• _EXCERPT_
====
Vocal Java Vocal Java

by Jeff Friesen
04/13/2006

Several years back, I configured a blind gentleman's Microsoft-Windows-based computer to vocally identify the window under the mouse pointer. As he moved the pointer around the screen, the computer spoke the name of the underlying window. I have never forgotten how beneficial that speaking computer was to that gentleman's life.

My earlier work on configuring a Windows-based computer to speak inspired me to create an equivalent assistive technology for use in Java contexts. This technology transparently helps blind users interact with Swing-based GUIs. It also can be used with AWT-based GUIs, provided that those GUIs are made accessible to the technology.

This article introduces my Speaker assistive technology. Because Speaker depends on Sun's Java Speech API (Sun's preferred choice for supporting various speech technologies on any Java platform) and FreeTTS (my preferred Java Speech implementation for making Speaker speak), the article first reviews those technologies. I developed and tested this article's code with Sun's J2SE 5.0 SDK and FreeTTS 1.2.1. Windows 98 SE was the underlying platform.

Java Speech API Overview

The Java Speech API is a specification that describes a standard set of classes and interfaces for integrating speech technologies into Java software. Sun released version 1.0 (the only version to date) of this specification on October 26, 1998. It is important to keep in mind that Java Speech is only a specification--no implementation is included.

Java Speech supports two kinds of speech technologies: speech recognition and speech synthesis. Speech recognition converts speech to text. Special input devices called recognizers make speech recognition possible. In contrast, speech synthesis converts text to speech. Special output devices called synthesizers make speech synthesis possible.

The javax.speech package defines the common functionality of recognizers, synthesizers, and other speech engines. The package javax.speech.recognition extends this basic functionality for recognizers. Similarly, javax.speech.synthesis extends this basic functionality for synthesizers.

Speaker focuses on speech synthesis. To understand the synthesizer part of its source code, you need to know a few Java Speech API items (learn more by reading "The Java Speech API, Part 1"), which I describe from Speaker's perspective:

To reinforce your understanding of the Java Speech API items presented above, I've created a simple Swing application called TextSpeaker. This application lets you type some text into a text component, and then click a button to hear the synthesizer for the default locale speak that text. Its source code appears below.

// TextSpeaker.java

import java.awt.*;
import java.awt.event.*;

import javax.speech.*;
import javax.speech.synthesis.*;
import javax.swing.*;

public class TextSpeaker
{
   static Synthesizer synth;

   public static JFrame createGUI ()
   {
      JFrame frame = new JFrame ("Text Speaker");

      WindowListener wl;
      wl = new WindowAdapter ()
           {
               public void windowClosing
                                   (WindowEvent e)
               {
                  try
                  {
                      // Deallocate synthesizer
                      // resources.

                      synth.deallocate ();
                  }
                  catch (EngineException e2)
                  {
                  }

                  System.exit (0);
               }
           };
      frame.addWindowListener (wl);

      JPanel p = new JPanel ();

      p.add (new JLabel ("Specify text to " +
                         "speak:"));

      final JTextField text = new JTextField (20);
      p.add (text);

      frame.getContentPane ().add (p,
                              BorderLayout.NORTH);

      p = new JPanel ();
      p.setLayout (new FlowLayout
                              (FlowLayout.RIGHT));

      JButton btnSpeak = new JButton ("Speak");

      ActionListener al;
      al = new ActionListener ()
====
• _DATA PROVIDED_
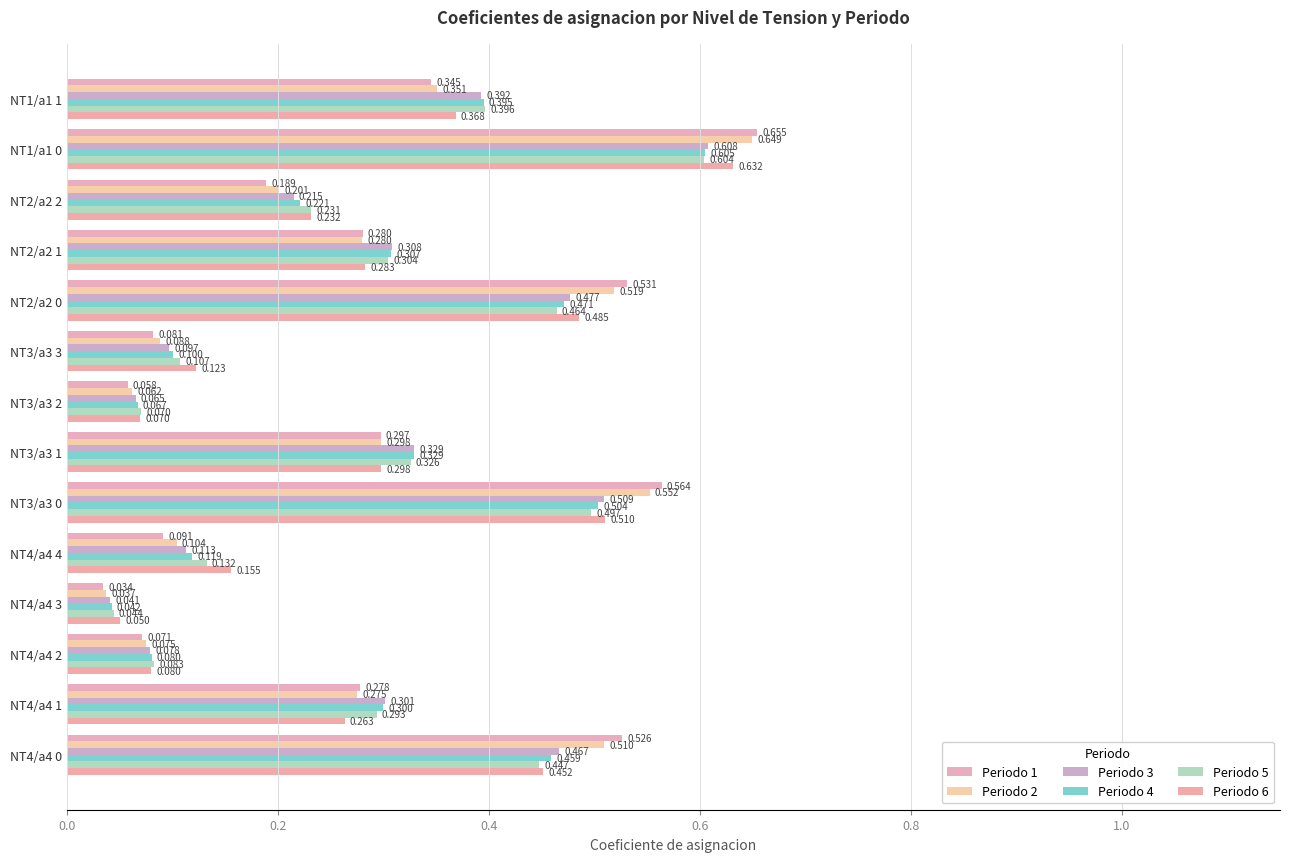

What are all the series names shown in the legend?

Periodo 1, Periodo 2, Periodo 3, Periodo 4, Periodo 5, Periodo 6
====
• _TASK REQUIREMENTS_
1. In the Vocal Java article, substitute "cursor" for every "pointer" in the passage between "by Jeff Friesen" and "that gentleman's life.", inclusive, and give that passage again.
2. Does the Vocal Java article support each statement below? Answer yes or no for each, and quote the words that decide it.
(a) The code was developed and tested with FreeTTS 1.2.1.
(b) The Java Speech API comes with an implementation.
(c) Speaker concentrates on speech recognition.
3. Please state the date on which Sun released version 1.0 of the Java Speech API specification, according to the Vocal Java article.
None of the data is needed here.

• _ANSWERS TO EACH TASK_
1.
by Jeff Friesen
04/13/2006

Several years back, I configured a blind gentleman's Microsoft-Windows-based computer to vocally identify the window under the mouse cursor. As he moved the cursor around the screen, the computer spoke the name of the underlying window. I have never forgotten how beneficial that speaking computer was to that gentleman's life.

2.
(a) Yes: "I developed and tested this article's code with Sun's J2SE 5.0 SDK and FreeTTS 1.2.1."
(b) No: "Java Speech is only a specification--no implementation is included."
(c) No: "Speaker focuses on speech synthesis."

3. October 26, 1998.